(90c) Direct Synthesis of H2O2 from H2/O2 Mixtures and Its Decomposition over Intermetallic Pd-Zn Catalysts

Understanding the mechanism of H₂O₂ decomposition provides insight into the design of catalysts for the direct synthesis of H₂O₂ from H₂ and O₂, a promising and environmental-friendly reaction to replace the current the anthraquinone autoxidation (Riedl-Pfleiderer) process. Bimetallic catalysts developed by Hutchings and co-workers appear to be the state-of-the-art catalysts for direct synthesis, but these materials still demonstrate low apparent selectivity. The observed apparent selectivity are most likely influenced by decomposition reactions of hydrogen peroxide. Alkanol solvents or additives (mineral acids) increase H₂O₂ selectivity, but the impact of solvent, additives, and catalyst modification have been predominantly examined for apparent H₂O₂ selectivity. In this talk, we will focus on the impact of these variables on H₂O₂ decomposition and to a lesser extent on direct synthesis over phase-pure beta- and gamma-phase Pd-Zn nanoparticles supported on SiO₂. The addition of Zn to Pd leads to increased rates of H₂O₂ decomposition even though supported Zn (or ZnSiO₄) is completely inactive for this reaction. The turnover frequency based on the number of exposed Pd atoms was 2-10 times greater on the gamma-brass Pd-Zn/SiO₂ at low temperature.
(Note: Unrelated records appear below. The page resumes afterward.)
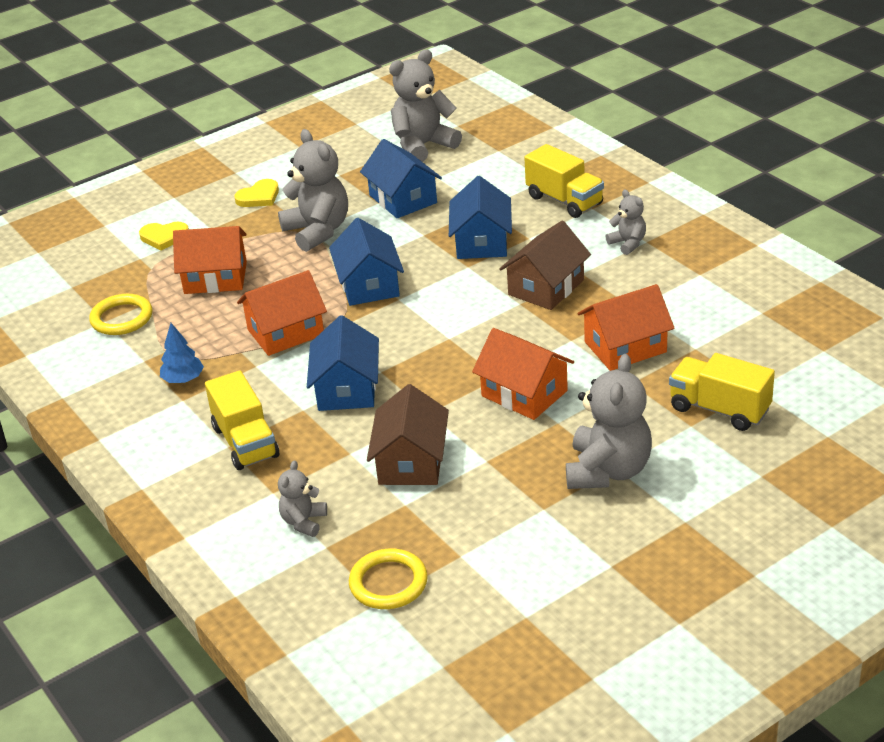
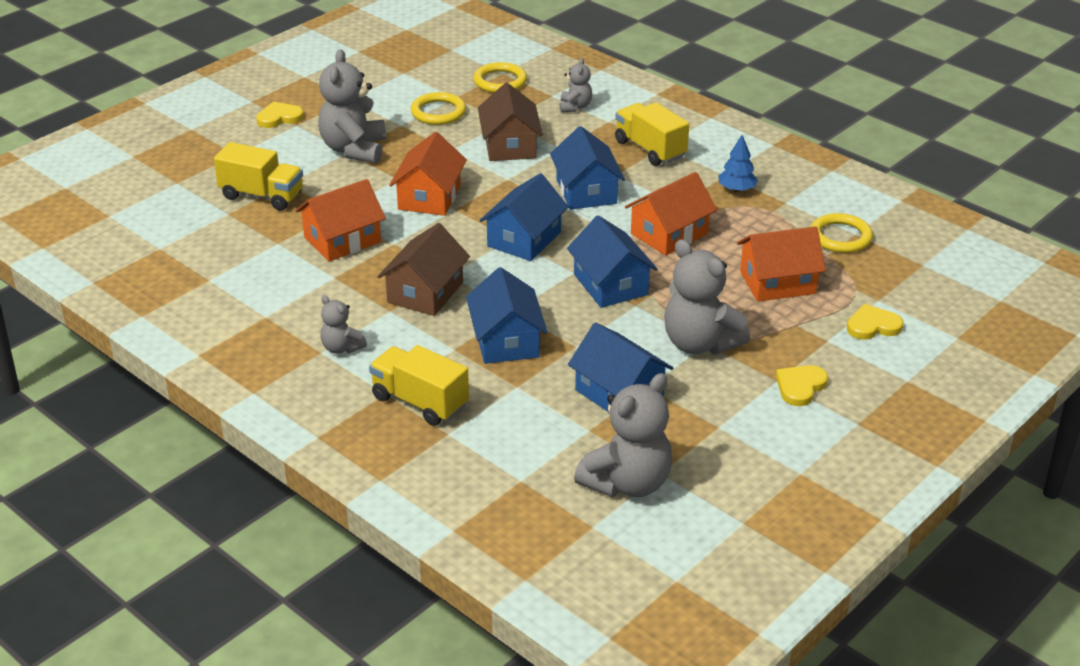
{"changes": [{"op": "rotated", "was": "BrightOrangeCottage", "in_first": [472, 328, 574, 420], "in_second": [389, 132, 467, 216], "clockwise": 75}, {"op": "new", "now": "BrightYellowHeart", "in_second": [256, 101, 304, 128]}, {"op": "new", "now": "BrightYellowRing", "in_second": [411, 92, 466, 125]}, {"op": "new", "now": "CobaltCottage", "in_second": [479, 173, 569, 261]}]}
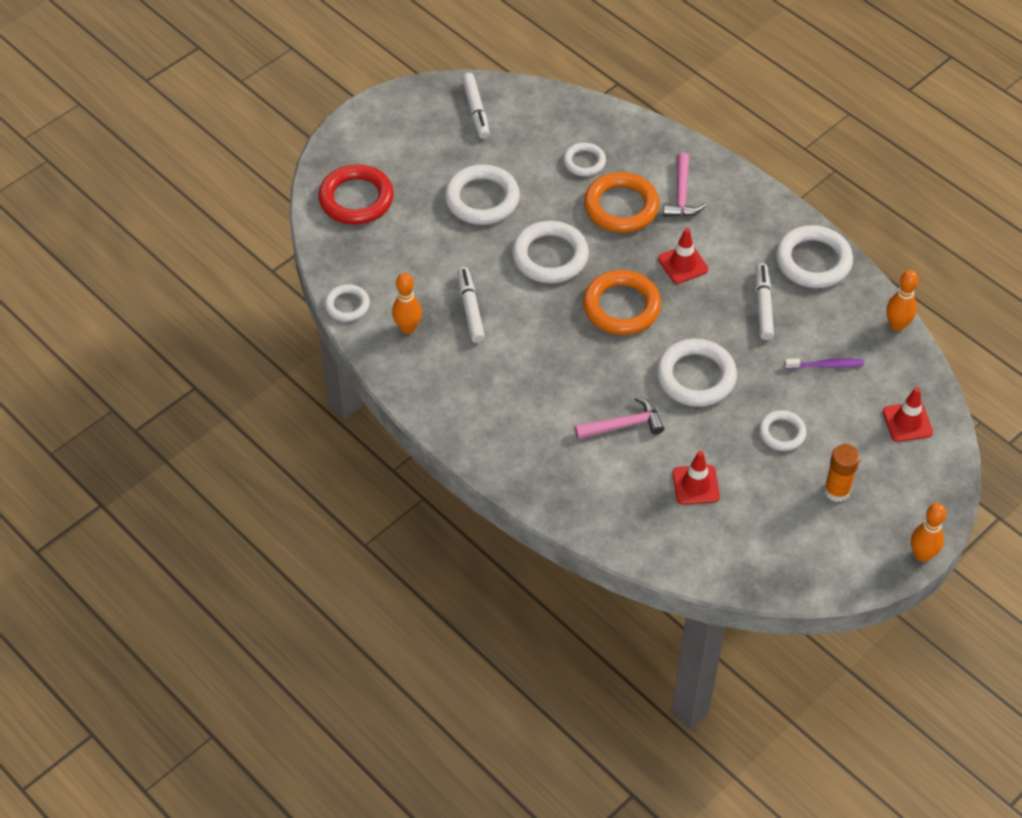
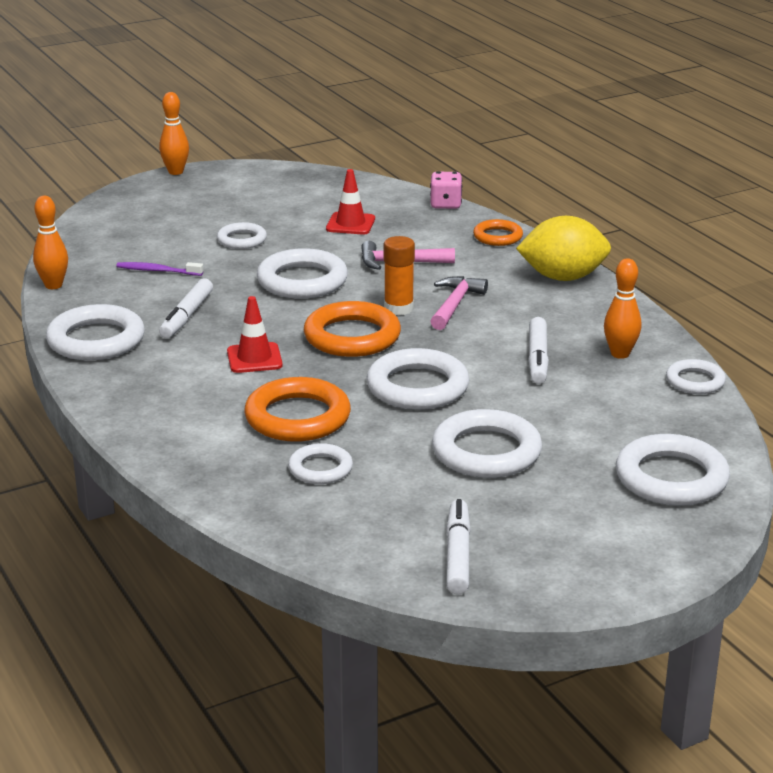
{"changes": [{"op": "repainted", "was": "ScarletRing", "now": "PureWhiteRing", "in_first": [318, 164, 394, 225], "in_second": [616, 434, 730, 506]}, {"op": "shifted", "was": "RosyClawHammer", "in_first": [663, 153, 706, 217], "in_second": [430, 276, 488, 330]}, {"op": "shifted", "was": "BrightOrangeStickOfGlue", "in_first": [824, 444, 860, 502], "in_second": [384, 236, 415, 316]}, {"op": "gone", "was": "ScarletRoadCone", "in_first": [883, 387, 933, 442]}, {"op": "new", "now": "RosyGameDie", "in_second": [430, 171, 462, 209]}, {"op": "new", "now": "BrightOrangeRing", "in_second": [473, 219, 523, 246]}, {"op": "new", "now": "BrightYellowLemon", "in_second": [516, 216, 611, 281]}]}
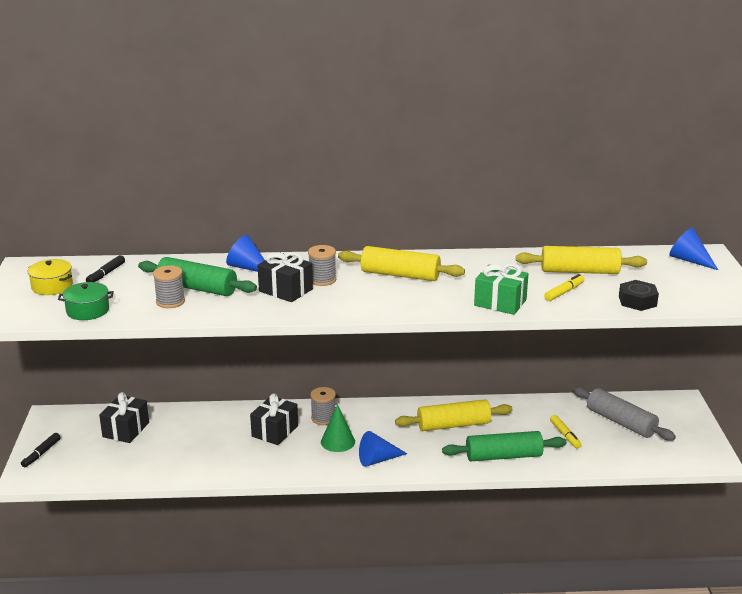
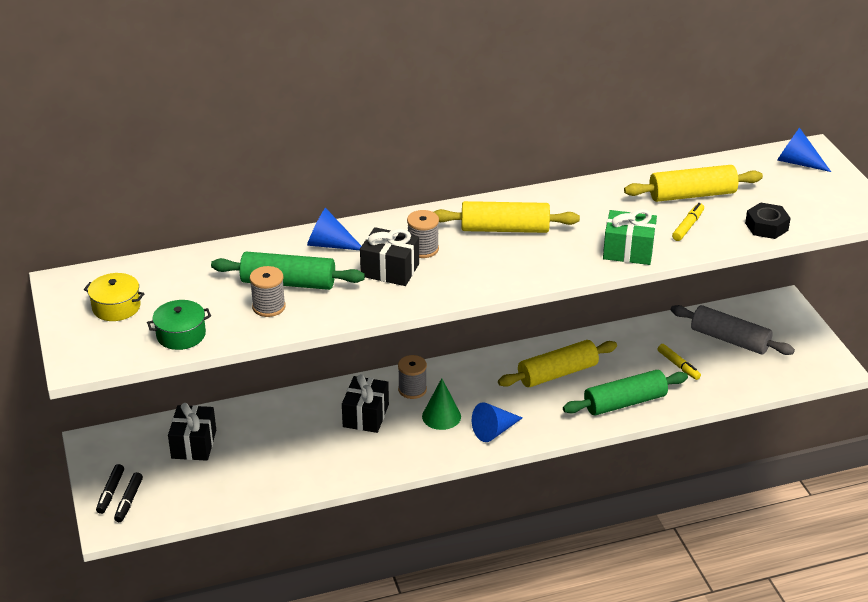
{"changes": [{"op": "shifted", "was": "JetBlackMarker", "in_first": [86, 255, 125, 282], "in_second": [114, 472, 143, 522]}]}
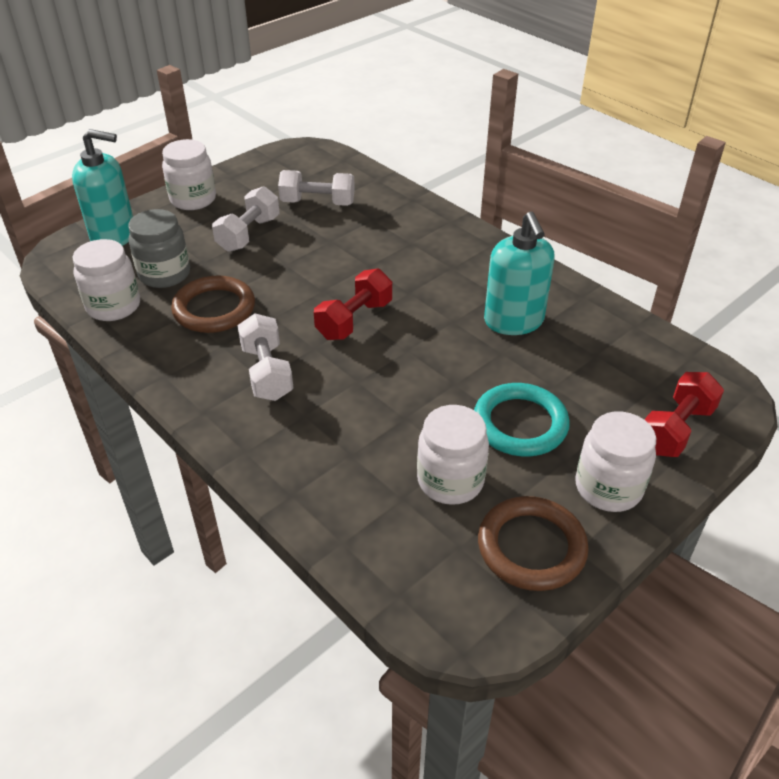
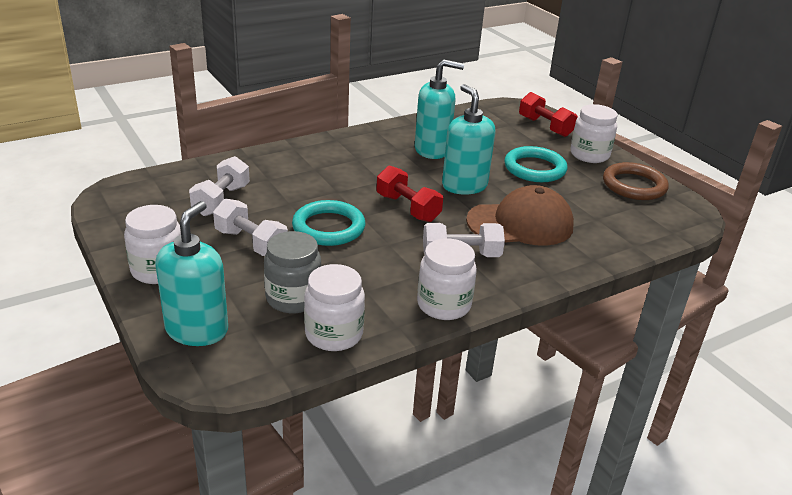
{"changes": [{"op": "gone", "was": "RussetRing", "in_first": [171, 275, 255, 333]}, {"op": "shifted", "was": "PureWhiteJamJar", "in_first": [417, 405, 489, 505], "in_second": [417, 238, 477, 320]}, {"op": "new", "now": "AquaRing", "in_second": [292, 200, 365, 246]}, {"op": "new", "now": "AquaSoapDispenser", "in_second": [442, 84, 495, 195]}, {"op": "new", "now": "RussetBaseballCap", "in_second": [466, 185, 574, 246]}]}
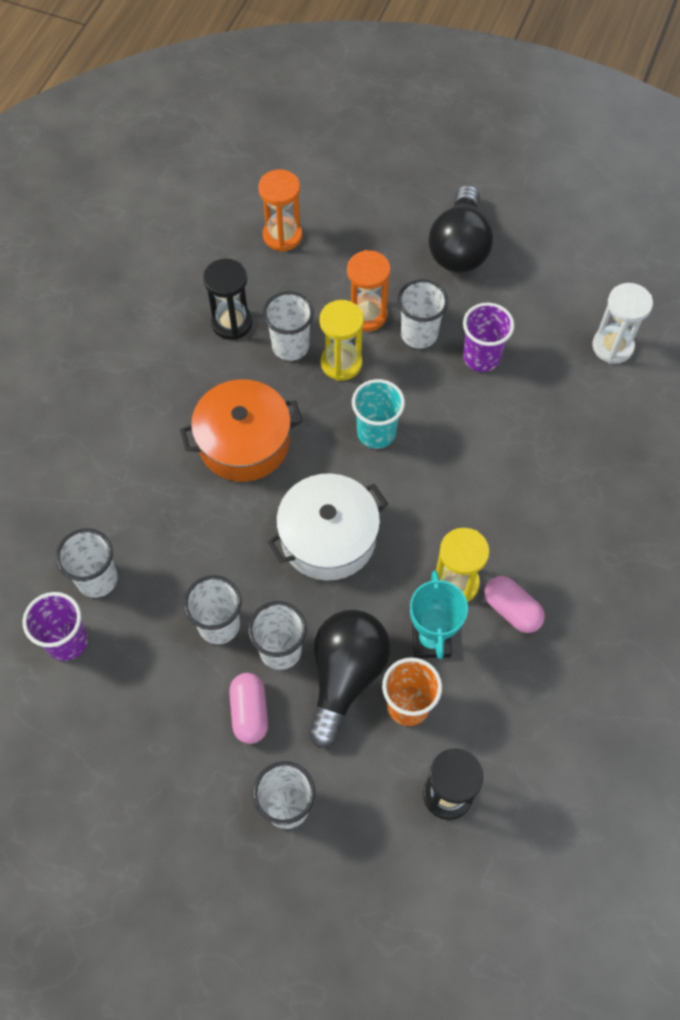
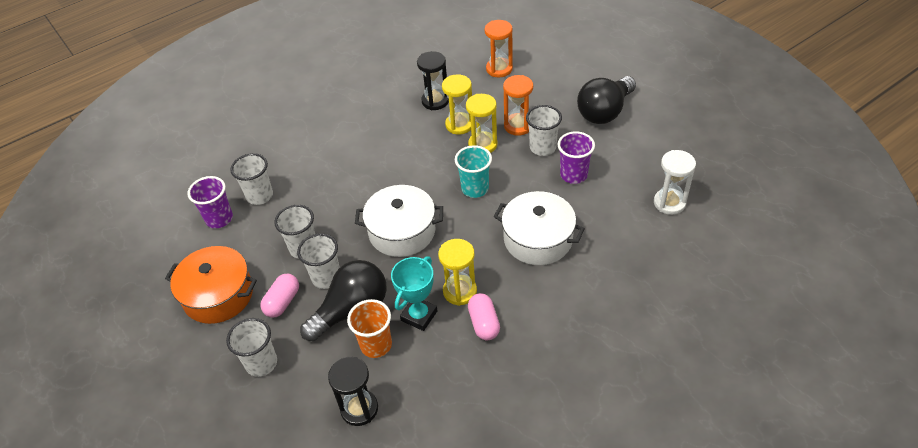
{"changes": [{"op": "shifted", "was": "BrightOrangePot", "in_first": [180, 379, 303, 482], "in_second": [165, 246, 257, 324]}, {"op": "swapped", "was": "PureWhiteBeaker", "now": "BrightYellowHourglass", "in_first": [263, 291, 314, 361], "in_second": [442, 74, 472, 135]}, {"op": "new", "now": "PureWhitePot", "in_second": [494, 191, 585, 265]}]}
Both monometallic Pd and Pd-Zn demonstrated Langmuir-Hinshelwood saturation kinetics, but the addition of Zn to Pd led to a reduction in the apparent activation energy for H₂O₂ decomposition. An interesting observation was the kinetically relevant role that solvent (water) played during decomposition of H₂O₂. The k_H/k_D ratio was far greater than a primary effect and differed between the monometallic and bimetallic catalysts. The impact of intermetallic stoichiometry and solvent was additionally examined for the direct synthesis of H₂O₂.